Murid-murid tak terhitung saling berbisik.
"Fang Yuan kali ini pasti celaka." Beberapa mata berbinar.
"Hehe, sebentar lagi akan ada pertunjukan seru." Beberapa orang tertawa menikmati nasib buruk orang lain.
"Kakak, kau memang terlalu angkuh. Ini adalah tantangan terhadap otoritas Tetua Akademi. Apa pun hukuman yang kau terima, itu akibat perbuatanmu sendiri." Gu Yue Fang Zheng memandang ke arah kursi tersebut, dalam hatinya ikut menghela napas.
Bang! Bang! Bang!
Tetua Akademi dengan ekspresi dingin dan tajam, menghantamkan tangannya tiga kali ke meja pengajar: "Semuanya diamlah! Dalam akademi dilarang ribut!"
Saat ini aura dirinya bak gunung berapi yang hampir meletus, membuat orang-orang yang melihatnya merasa gentar.
Seketika, akademi menjadi sunyi senyap hingga jatuhnya jarum terdengar.
Para murid menutup mulut mereka dengan ketakutan, masing-masing duduk tegak.
Namun meskipun mereka demikian di luar, perhatian batin mereka sudah terseret oleh peristiwa ini.
Pelajaran berlanjut, para remaja tampak agak tidak fokus.
Beberapa murid yang duduk dekat jendela, sesekali melirik keluar.
Waktu terus berjalan, setelah cukup lama, tiba-tiba terdengar suara langkah kaki dari pintu.
Seketika, banyak telinga murid bergerak, puluhan pasang mata tiba-tiba menyala dengan cahaya terang.
"Sudah datang..." Tetua Akademi juga mendengar suara langkah kaki itu, dan tanpa sadar matanya menyipit.
Dia sudah memikirkan bagaimana menghukum Fang Yuan. Hukumannya adalah berdiri di luar pintu selama tiga jam.
Hukumannya memang tidak berat, tetapi sangat memalukan.
Di dalam maupun di luar kelas, murid-murid keluar masuk, terus bergerak, pasti akan melihat Fang Yuan yang sedang dihukum berdiri.

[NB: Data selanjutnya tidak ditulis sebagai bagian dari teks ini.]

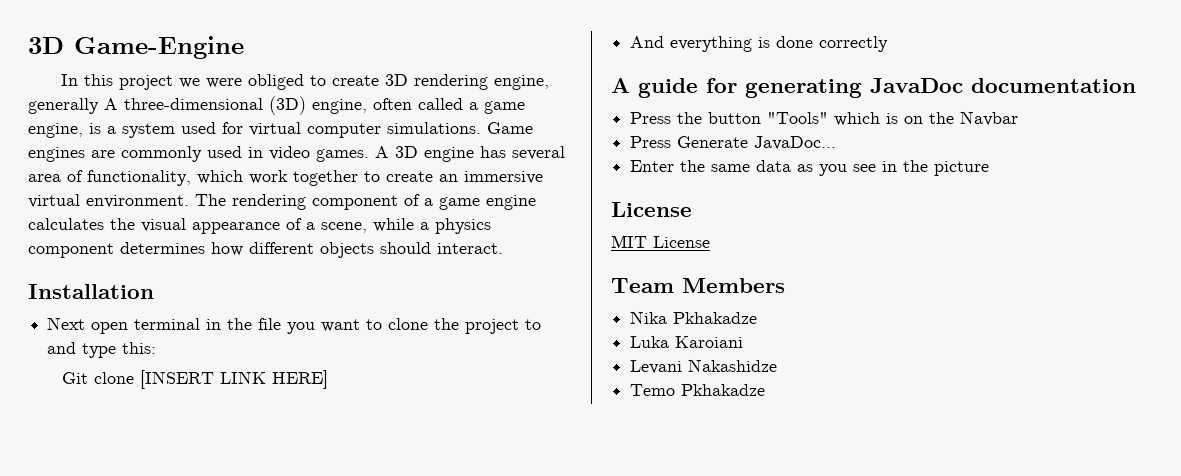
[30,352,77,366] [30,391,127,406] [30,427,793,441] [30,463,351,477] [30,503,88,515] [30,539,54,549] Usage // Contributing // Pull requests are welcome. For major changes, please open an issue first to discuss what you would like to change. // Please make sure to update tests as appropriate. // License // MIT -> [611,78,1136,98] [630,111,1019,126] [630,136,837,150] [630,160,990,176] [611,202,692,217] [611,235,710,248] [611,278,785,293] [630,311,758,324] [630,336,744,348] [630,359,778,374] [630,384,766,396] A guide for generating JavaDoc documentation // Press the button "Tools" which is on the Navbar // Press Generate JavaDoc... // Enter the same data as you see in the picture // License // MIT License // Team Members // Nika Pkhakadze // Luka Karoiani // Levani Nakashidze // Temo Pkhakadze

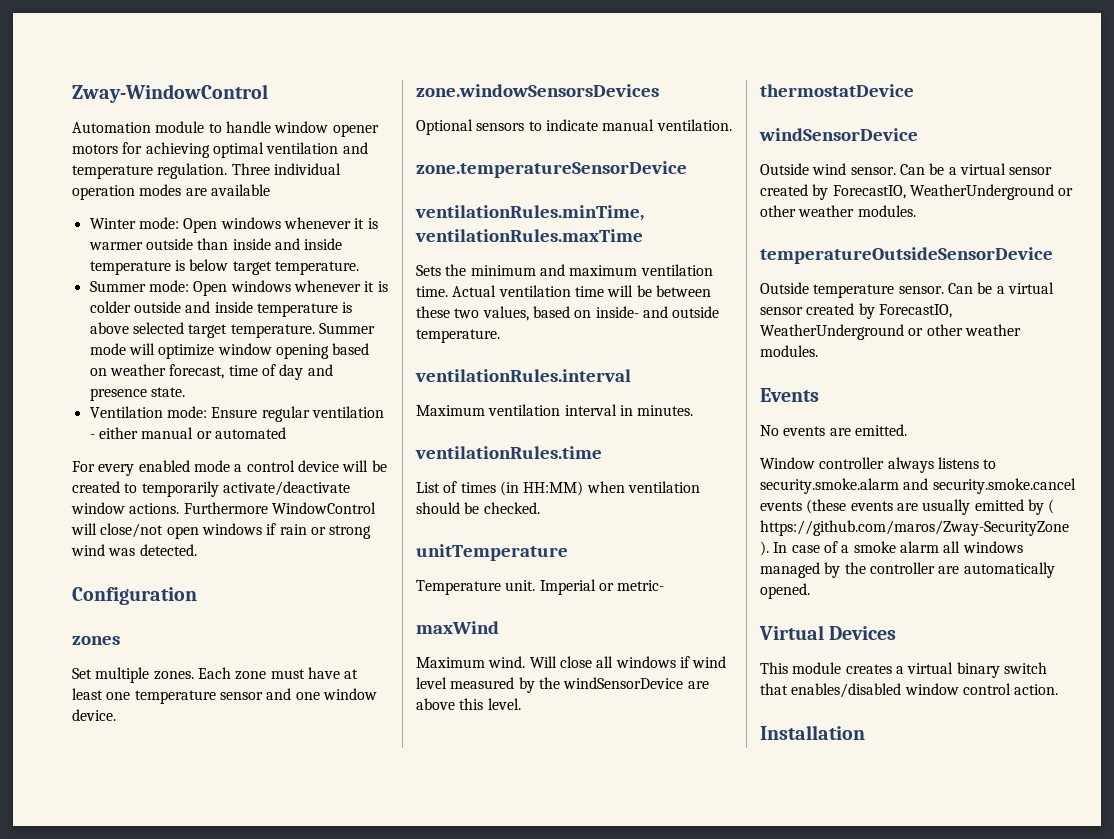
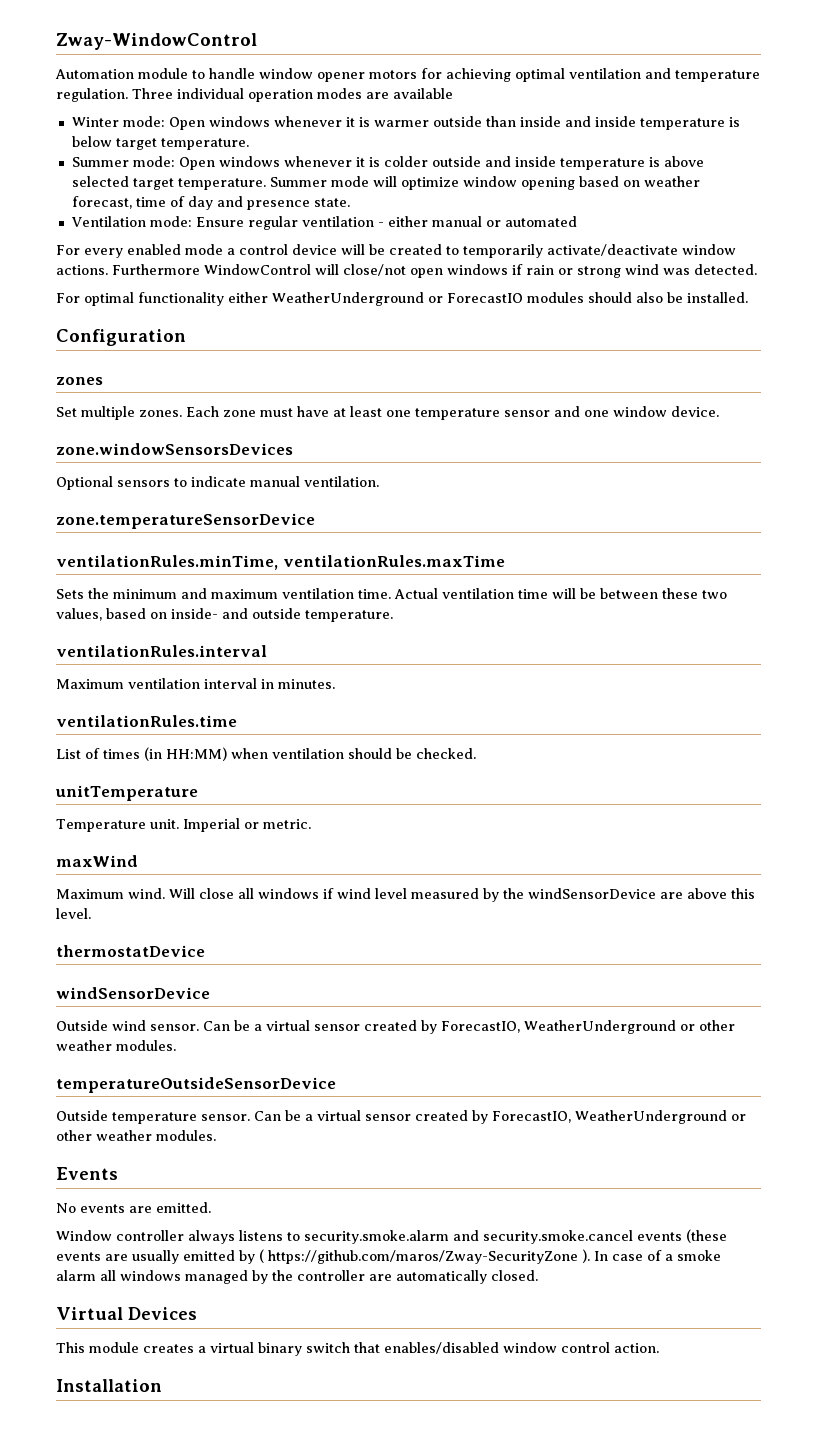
(197, 550) none -> [56,292,748,306] // For optimal functionality either WeatherUnderground or ForecastIO modules should also be installed.
[617,580,665,591] metric- -> [262,819,311,829] metric.
[760,583,810,599] opened. -> [491,1270,538,1281] closed.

Dengan demikian, citra mengerikan Fang Yuan akan terpecahkan. Saat para murid menyadari bahwa Fang Yuan juga tidak lebih dari ini, penekanan yang dirasakan dari Fang Yuan akan turun drastis, dan mereka akan menumbuhkan keberanian dalam hati, memicu semangat untuk bertanding.
Yang lebih bagus lagi, hukuman terhadap Fang Yuan berasal dari akademi. Secara tidak langsung, hal ini akan membuat murid-murid semakin segan dan hormat terhadap akademi.
Hanya dengan rasa segan, barulah ada kepatuhan.
Oleh karena itu, meskipun tampaknya cara ini sangat sederhana, sebenarnya di baliknya tersimpan makna yang sangat dalam.
Suara langkah kaki semakin dekat, akhirnya orang itu berhenti di luar pintu.
Tok tok tok.
Terdengar suara ketukan pintu.
"Hehe, biar aku yang membuka pintu!" Seorang murid yang duduk paling dekat dengan pintu, dengan sukarela berdiri, keluar dari kursinya, dan membuka pintu.
Akademi tanpa sadar menjadi sunyi, tak terhitung pasang mata menatap ke arah pintu.
Kriiiit.
Pintu itu di tangan murid tersebut, perlahan-lahan ditarik hingga terbuka sedikit celah.